== What you have to do ==
Search the data for "Exit". Each line containing it is to be copied.

Top of Records supplied

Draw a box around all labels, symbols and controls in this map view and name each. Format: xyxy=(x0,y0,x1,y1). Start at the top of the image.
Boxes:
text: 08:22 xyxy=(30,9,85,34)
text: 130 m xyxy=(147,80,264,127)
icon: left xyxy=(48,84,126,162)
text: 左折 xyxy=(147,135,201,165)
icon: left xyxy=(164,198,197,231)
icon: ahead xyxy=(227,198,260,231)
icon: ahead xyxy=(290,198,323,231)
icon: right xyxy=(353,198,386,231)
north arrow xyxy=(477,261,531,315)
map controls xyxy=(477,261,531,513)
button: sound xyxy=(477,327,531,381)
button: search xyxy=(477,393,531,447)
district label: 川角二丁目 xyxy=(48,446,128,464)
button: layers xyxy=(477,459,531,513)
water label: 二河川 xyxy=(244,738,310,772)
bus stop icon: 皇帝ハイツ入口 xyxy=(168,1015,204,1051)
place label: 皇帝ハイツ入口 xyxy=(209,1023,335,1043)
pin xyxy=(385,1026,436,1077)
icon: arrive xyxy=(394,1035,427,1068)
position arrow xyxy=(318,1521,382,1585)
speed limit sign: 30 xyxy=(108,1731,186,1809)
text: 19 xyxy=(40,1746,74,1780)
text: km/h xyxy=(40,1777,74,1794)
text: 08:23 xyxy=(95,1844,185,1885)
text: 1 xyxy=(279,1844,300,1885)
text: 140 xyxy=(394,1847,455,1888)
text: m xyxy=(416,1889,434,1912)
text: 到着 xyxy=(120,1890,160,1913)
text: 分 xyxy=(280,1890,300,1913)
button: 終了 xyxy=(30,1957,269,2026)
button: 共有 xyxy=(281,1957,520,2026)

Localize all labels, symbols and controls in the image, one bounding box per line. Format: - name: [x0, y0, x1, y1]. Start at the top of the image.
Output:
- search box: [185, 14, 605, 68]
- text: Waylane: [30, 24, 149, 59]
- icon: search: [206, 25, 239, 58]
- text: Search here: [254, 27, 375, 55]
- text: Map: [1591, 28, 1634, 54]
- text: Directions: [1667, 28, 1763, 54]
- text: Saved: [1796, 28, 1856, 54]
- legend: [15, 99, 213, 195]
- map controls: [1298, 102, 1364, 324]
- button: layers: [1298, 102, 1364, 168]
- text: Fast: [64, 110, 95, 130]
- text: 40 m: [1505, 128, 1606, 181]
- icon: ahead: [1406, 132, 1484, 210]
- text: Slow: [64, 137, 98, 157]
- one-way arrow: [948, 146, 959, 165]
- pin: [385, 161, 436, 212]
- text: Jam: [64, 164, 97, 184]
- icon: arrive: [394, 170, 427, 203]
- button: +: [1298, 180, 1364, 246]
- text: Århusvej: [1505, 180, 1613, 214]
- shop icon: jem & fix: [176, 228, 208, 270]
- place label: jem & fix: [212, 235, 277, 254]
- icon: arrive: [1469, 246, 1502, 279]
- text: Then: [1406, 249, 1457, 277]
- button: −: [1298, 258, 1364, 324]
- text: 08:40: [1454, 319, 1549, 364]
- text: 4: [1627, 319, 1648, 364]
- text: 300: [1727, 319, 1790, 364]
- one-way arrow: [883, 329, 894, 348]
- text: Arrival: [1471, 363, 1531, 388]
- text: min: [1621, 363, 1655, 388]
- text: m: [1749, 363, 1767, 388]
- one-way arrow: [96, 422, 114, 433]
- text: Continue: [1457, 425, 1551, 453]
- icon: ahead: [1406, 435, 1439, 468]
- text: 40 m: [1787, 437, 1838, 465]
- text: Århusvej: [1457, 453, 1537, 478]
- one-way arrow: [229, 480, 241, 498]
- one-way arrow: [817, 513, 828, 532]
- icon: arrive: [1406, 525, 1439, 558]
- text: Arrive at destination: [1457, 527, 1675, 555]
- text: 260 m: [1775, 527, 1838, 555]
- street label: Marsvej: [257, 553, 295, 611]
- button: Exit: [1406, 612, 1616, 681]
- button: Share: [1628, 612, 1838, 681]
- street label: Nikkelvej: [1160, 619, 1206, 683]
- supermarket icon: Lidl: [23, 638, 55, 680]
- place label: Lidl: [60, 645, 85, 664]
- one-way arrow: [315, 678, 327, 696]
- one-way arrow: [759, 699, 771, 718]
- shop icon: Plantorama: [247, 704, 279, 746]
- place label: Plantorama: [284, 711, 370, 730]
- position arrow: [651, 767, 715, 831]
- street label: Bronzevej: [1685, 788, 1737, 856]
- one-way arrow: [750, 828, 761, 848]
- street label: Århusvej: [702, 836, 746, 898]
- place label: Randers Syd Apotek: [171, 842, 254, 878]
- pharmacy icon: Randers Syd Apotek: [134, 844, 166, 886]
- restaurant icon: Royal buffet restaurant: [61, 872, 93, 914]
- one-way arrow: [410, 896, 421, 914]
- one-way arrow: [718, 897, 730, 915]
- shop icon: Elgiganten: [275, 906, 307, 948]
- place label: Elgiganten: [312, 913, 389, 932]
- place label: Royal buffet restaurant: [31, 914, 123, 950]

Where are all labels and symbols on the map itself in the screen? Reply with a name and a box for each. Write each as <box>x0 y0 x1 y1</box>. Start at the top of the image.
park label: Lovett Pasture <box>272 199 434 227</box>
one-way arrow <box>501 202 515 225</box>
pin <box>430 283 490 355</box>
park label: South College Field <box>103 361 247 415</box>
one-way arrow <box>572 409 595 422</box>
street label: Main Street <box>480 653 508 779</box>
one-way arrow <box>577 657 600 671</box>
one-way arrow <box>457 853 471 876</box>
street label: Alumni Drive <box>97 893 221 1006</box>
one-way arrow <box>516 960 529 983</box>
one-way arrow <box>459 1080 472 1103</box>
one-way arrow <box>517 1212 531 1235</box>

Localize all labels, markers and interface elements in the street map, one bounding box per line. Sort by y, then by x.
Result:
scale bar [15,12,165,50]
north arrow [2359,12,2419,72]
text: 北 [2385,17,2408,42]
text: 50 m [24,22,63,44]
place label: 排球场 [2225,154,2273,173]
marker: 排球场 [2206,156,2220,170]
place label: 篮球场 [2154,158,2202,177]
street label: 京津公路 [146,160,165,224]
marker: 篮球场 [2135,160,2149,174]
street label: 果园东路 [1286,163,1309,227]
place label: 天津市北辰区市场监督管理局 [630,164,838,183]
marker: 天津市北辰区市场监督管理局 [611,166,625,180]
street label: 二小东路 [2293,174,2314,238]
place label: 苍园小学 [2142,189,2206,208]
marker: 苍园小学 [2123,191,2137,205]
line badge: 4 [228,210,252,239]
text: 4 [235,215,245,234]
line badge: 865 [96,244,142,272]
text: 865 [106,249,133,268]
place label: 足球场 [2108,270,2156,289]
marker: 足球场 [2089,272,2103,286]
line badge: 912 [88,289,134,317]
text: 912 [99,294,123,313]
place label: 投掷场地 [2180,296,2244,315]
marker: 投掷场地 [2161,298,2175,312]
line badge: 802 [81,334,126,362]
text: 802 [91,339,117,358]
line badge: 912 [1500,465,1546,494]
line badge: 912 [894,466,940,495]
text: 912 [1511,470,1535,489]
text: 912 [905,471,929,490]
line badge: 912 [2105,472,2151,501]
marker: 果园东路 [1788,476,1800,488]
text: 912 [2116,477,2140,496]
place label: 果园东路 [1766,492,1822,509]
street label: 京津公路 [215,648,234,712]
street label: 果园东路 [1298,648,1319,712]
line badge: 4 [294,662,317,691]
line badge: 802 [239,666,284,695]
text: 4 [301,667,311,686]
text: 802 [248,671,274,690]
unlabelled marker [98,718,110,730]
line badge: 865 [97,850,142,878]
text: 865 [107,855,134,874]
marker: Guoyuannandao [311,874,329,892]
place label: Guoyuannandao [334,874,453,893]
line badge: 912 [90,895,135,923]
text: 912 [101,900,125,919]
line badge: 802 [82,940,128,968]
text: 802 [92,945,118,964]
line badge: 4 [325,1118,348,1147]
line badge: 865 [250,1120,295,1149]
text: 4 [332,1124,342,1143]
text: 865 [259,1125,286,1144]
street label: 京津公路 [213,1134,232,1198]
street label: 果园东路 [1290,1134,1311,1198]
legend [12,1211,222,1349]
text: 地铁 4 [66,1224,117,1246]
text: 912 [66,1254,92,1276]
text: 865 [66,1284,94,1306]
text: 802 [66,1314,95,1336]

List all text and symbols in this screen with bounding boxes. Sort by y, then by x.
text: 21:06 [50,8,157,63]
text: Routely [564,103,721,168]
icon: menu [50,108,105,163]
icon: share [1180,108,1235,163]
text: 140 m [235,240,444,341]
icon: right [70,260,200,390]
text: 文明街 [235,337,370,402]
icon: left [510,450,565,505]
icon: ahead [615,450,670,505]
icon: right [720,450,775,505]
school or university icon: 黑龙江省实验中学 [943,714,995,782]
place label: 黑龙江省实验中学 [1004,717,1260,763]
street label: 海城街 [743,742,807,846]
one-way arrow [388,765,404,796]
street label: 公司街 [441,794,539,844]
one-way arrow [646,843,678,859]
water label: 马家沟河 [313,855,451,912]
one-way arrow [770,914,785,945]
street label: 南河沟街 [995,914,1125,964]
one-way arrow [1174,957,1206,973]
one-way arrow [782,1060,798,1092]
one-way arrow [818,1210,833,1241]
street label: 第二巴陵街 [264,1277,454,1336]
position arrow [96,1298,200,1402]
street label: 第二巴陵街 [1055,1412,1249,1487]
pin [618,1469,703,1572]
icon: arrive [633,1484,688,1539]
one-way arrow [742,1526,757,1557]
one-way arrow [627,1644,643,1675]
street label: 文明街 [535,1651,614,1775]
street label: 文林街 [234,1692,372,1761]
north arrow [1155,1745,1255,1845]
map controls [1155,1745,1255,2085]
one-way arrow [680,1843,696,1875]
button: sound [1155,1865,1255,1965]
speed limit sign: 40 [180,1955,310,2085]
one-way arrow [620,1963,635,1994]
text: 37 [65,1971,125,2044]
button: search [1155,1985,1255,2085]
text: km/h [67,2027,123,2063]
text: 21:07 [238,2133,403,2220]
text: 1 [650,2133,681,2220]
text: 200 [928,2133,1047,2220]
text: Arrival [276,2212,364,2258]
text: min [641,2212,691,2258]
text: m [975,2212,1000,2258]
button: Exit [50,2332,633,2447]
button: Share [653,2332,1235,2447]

Bottom of Records supplied

== Result ==
- button: Exit: [1406, 612, 1616, 681]
button: Exit [50,2332,633,2447]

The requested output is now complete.